Canoğlu, İkizköylülerin yargıya yaptıkları başvuruların aleyhlerine sonuçlandığını, topraklarını korumak için yaptıkları oturma eylemlerinde son çare olarak jandarmanın şiddetine maruz kaldıklarını belirterek, “Eylem 10 gündür devam eden İkizköy halkı ve dayanışma grupları, siyasi çevrelerin topraklarını ve yaşam haklarını koruma çabalarına ve şiddetli bir saldırıya maruz kalıyor. ‘. Ama gariptir ki, kesilsinler diye onlara barikat kuran polis ve jandarmalar hala o ağaçların altında dinleniyordu” dedi.
“Terörle mücadele gerekçesiyle ormanlar kesilip yakılıyor”
Canoğlu, başta Dersim, Bingöl, Muş ve Hakkari olmak üzere diğer Kürt illerinde “terörle mücadele” ve “güvenlik” gerekçesiyle ormanların kesilip yakıldığını belirterek, Cudi geçtiğimiz günlerde gözaltına alındı. Bölgedeki diğer orman katliamlarına da değinen Canoğlu, son olarak şunları kaydetti;
“Biz insan hakları savunucuları olarak herkesin sağlıklı ve istikrarlı bir çevrede yaşama hakkına sahip olduğunu, çevreyi iyileştirmenin, çevre sağlığını korumanın ve çevre kirliliğini önlemenin Devletin görevi olduğunu hatırlatmak isteriz. sınırlar ve etnik yapılarla sınırlıdır.Çevre hakkı dil, din, ırk vb. ayrımları aşan bir haktır.Bu nedenle dünyanın neresinde olursa olsun tüm insanlığa ve onu çevreleyen kurumlara davetimizi yineliyoruz.

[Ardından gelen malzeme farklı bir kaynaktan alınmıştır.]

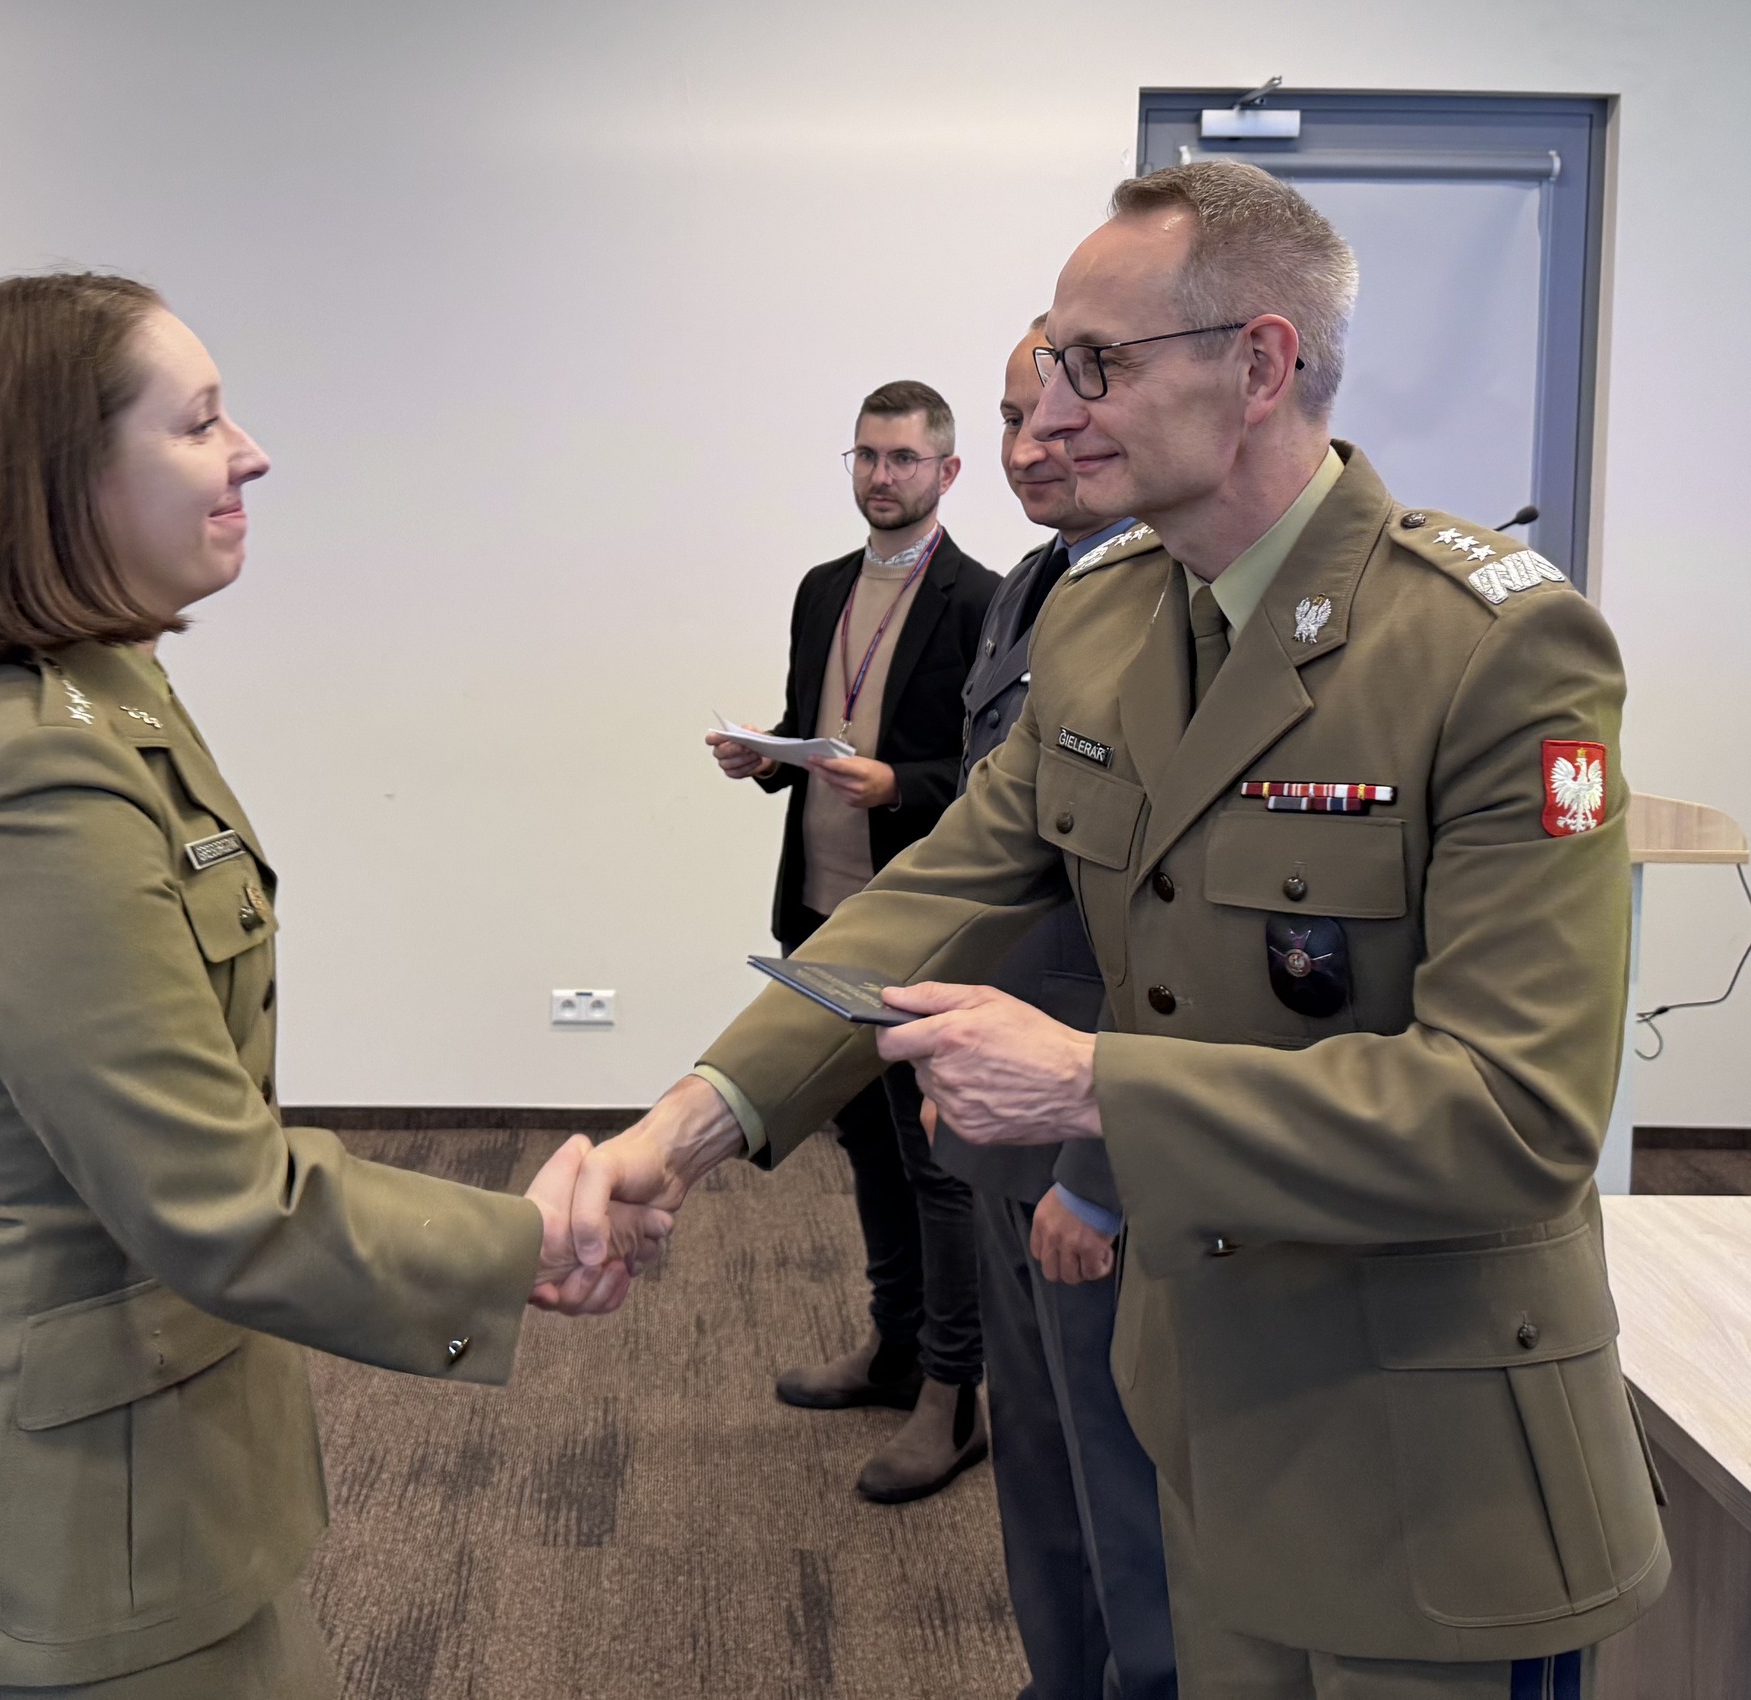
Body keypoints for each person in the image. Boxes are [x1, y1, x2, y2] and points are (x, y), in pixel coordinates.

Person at [578, 160, 1667, 1698]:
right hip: (1206, 1424)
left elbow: (1517, 1116)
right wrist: (685, 1129)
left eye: (1098, 363)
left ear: (1261, 363)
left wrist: (1093, 1089)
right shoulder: (1108, 618)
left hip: (1432, 1472)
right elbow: (938, 889)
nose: (1053, 409)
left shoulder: (1494, 647)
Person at [0, 273, 668, 1698]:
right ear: (62, 485)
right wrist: (519, 1243)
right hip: (40, 1530)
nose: (249, 450)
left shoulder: (102, 694)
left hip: (143, 1467)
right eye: (198, 424)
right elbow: (211, 1190)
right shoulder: (32, 763)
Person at [928, 316, 1173, 1700]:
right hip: (997, 1115)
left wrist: (1097, 1173)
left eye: (1064, 417)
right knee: (1032, 1447)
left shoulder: (1171, 620)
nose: (1033, 449)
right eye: (1014, 420)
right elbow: (986, 867)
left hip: (1100, 1144)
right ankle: (1060, 1679)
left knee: (1119, 1465)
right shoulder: (1035, 592)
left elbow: (1163, 939)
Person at [704, 379, 1000, 1501]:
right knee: (866, 1147)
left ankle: (951, 1392)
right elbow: (813, 723)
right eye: (867, 456)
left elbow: (988, 775)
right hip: (821, 907)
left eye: (905, 458)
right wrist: (765, 756)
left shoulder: (981, 599)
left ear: (945, 473)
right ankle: (890, 1346)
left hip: (919, 918)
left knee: (937, 1166)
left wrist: (899, 783)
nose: (882, 475)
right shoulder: (821, 587)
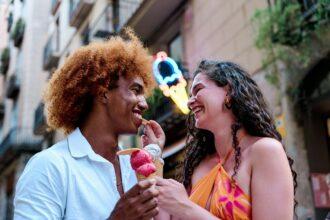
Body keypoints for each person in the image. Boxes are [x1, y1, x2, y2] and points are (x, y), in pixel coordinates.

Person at [13, 29, 165, 219]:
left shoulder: (132, 166)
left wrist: (154, 157)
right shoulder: (49, 166)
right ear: (102, 92)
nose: (144, 103)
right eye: (135, 90)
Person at [155, 60, 296, 220]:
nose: (189, 102)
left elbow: (184, 209)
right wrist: (152, 153)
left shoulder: (265, 151)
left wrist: (185, 207)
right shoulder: (198, 165)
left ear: (228, 92)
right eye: (190, 95)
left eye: (198, 89)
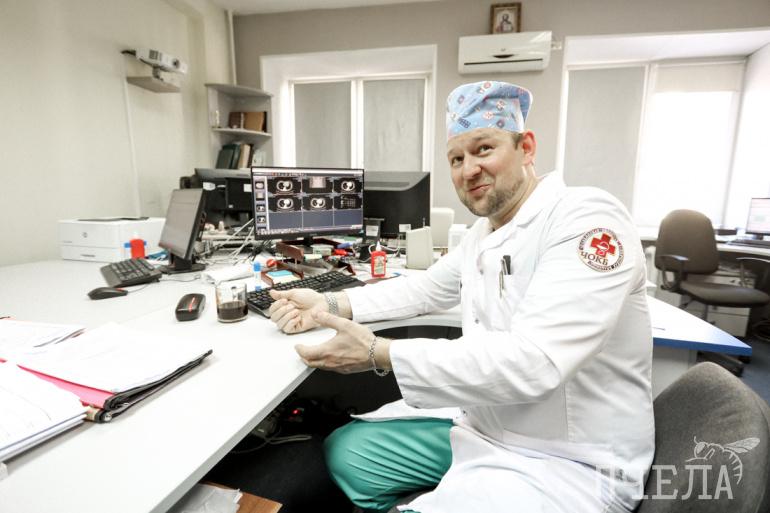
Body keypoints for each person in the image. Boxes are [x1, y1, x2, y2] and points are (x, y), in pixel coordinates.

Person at [268, 81, 654, 513]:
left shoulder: (587, 219)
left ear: (526, 148)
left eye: (483, 149)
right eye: (456, 158)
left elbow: (535, 363)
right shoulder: (485, 231)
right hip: (487, 425)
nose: (468, 170)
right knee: (347, 454)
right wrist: (329, 304)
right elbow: (426, 287)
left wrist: (379, 352)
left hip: (569, 459)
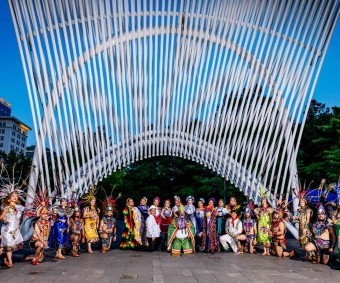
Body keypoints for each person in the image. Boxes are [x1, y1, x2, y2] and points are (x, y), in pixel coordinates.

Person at [0, 190, 25, 268]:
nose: (15, 197)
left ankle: (7, 260)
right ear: (9, 198)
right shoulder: (6, 208)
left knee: (8, 248)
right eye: (13, 196)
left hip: (15, 230)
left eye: (16, 196)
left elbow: (26, 210)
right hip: (7, 229)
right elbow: (1, 218)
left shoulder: (19, 207)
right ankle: (10, 262)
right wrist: (4, 218)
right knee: (7, 246)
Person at [82, 188, 100, 253]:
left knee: (95, 238)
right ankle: (89, 248)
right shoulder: (86, 208)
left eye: (94, 201)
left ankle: (88, 248)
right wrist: (89, 215)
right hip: (88, 224)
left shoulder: (97, 209)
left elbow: (98, 217)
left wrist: (97, 224)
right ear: (89, 201)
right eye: (92, 201)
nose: (93, 202)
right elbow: (83, 216)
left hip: (94, 224)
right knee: (89, 236)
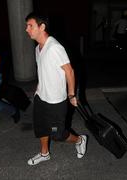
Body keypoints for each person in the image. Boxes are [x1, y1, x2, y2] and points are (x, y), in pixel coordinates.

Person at [25, 12, 87, 166]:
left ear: (42, 27)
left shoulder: (54, 47)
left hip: (55, 101)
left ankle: (80, 139)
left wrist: (71, 94)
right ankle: (44, 153)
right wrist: (39, 88)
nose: (27, 29)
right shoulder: (38, 48)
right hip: (41, 97)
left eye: (30, 26)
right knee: (40, 128)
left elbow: (69, 71)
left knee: (57, 134)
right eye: (27, 26)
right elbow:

Türkiye’yi ve hatta tüm dünyayı çevreyi korumak için devlete karşı koruyoruz!’ “Size telaffuzu hatırlatmak isteriz. Doğal çevreyi korumak temel bir insan hakkıdır. Dağlar, insanlar ve hatta ölüm bile yorulduysa, huzur artık en hoş şiirdir. Barış içinde yaşamak tüm insanlığın temel hakkıdır.”